El hurto de mercaderías valoradas en ¢5.000 desencadena un proceso judicial cuyo costo para el Estado es de ¢7 millones. La factura responde a todas las etapas del proceso, desde la investigación hasta el recurso de casación, y a los costos de internamiento del imputado en el sistema penitenciario. La desproporción es evidente y también inevitable, si el ofendido rehúsa conciliar.
También es obvia la desproporción entre la falta y los dos meses de permanencia en la cárcel de un hombre sorprendido cuando intentaba sustraer, sin violencia, una docena de latas de guisantes valoradas en ¢370 cada una. Casado y con hijos, el detenido no tiene antecedentes y está obligado a convivir con delincuentes habituales.
La familia del reo, privada de su presencia y aporte, comparte el castigo, cuya imposición agrava las condiciones económicas que, en la mayoría de los casos, constituyen el trasfondo de delitos semejantes. Al costo de la detención se suman los riesgos del internamiento penitenciario, tanto para la integridad física y psicológica del preso como para su conducta futura.

_Información mostrada_

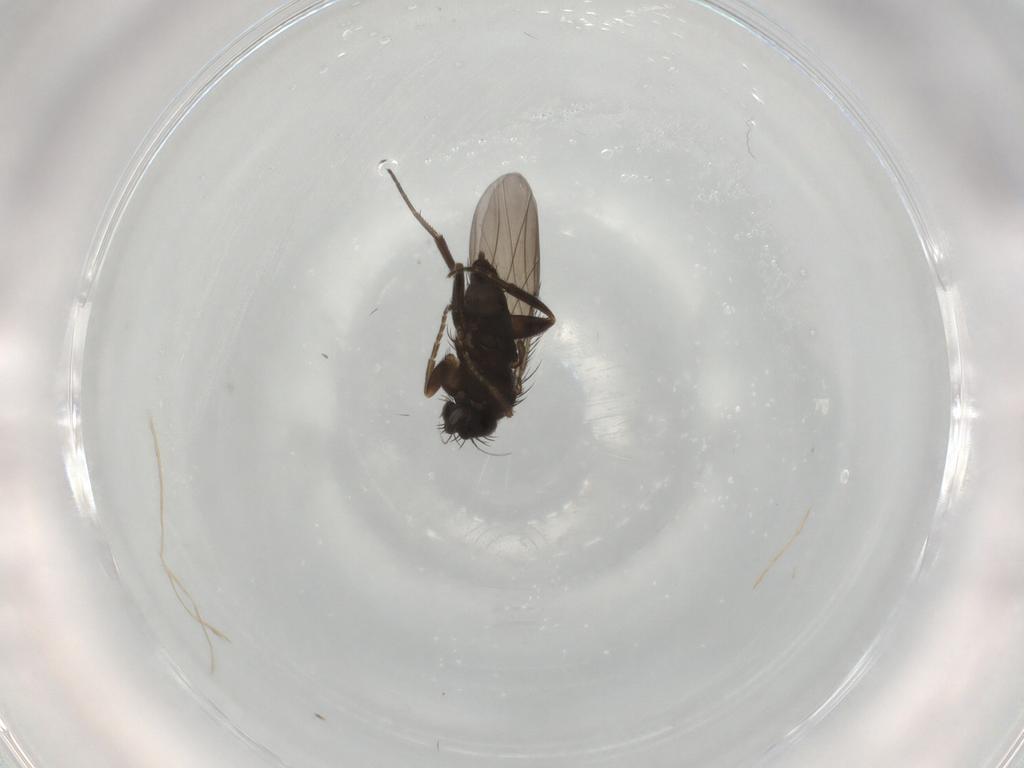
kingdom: Animalia
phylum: Arthropoda
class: Insecta
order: Diptera
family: Phoridae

_Aplica lo leído_
a: Según el extracto, ¿cuánto le cuesta al Estado el proceso judicial por el hurto de mercaderías valoradas en ¢5.000?
b: Indica si cada afirmación coincide con el extracto: (i) el hombre sorprendido con las latas de guisantes intentó sustraerlas con violencia; (ii) ese hombre pasó dos meses en la cárcel; (iii) el detenido tenía antecedentes.
c: Retoma el extracto sobre la desproporción de los castigos por hurtos menores desde el punto en que termina.
Las entradas no tienen relación con el extracto.

_Resultados por tarea_
a: ¢7 millones.

b:
(i) No: «sin violencia».
(ii) Sí: «los dos meses de permanencia en la cárcel».
(iii) No: «el detenido no tiene antecedentes».

c:
El supermercado donde ocurrió el incidente tiene la política de no conciliar. “Si usted no es delincuente y lo mandan 30 días a la cárcel, usted no volverá a delinquir”, expresó la vocera de la empresa. No necesariamente es así, dicen muchos expertos y abundantes estudios criminológicos. Menos controvertida es la tesis de que quien no es delincuente, no debería ir a la cárcel.
Para eso existen las medidas alternativas, impuestas en procesos cuyo costo se estima en ¢327.000, suma que, en ocasiones, puede ser recuperada mediante el trabajo comunal del imputado o la reparación del daño. Esas medidas, así como la terapia, tienen mejores posibilidades de evitar la reincidencia de una persona sin antecedentes ni peligrosidad.
La empresa del caso toma prestado un término del debate que se desarrolla en Estados Unidos sobre la política criminal y anuncia su decisión de proceder de conformidad con el principio de “cero tolerancia”. La idea es polémica, pero, en cualquier caso, su adopción como elemento de la política criminal debería depender del Estado.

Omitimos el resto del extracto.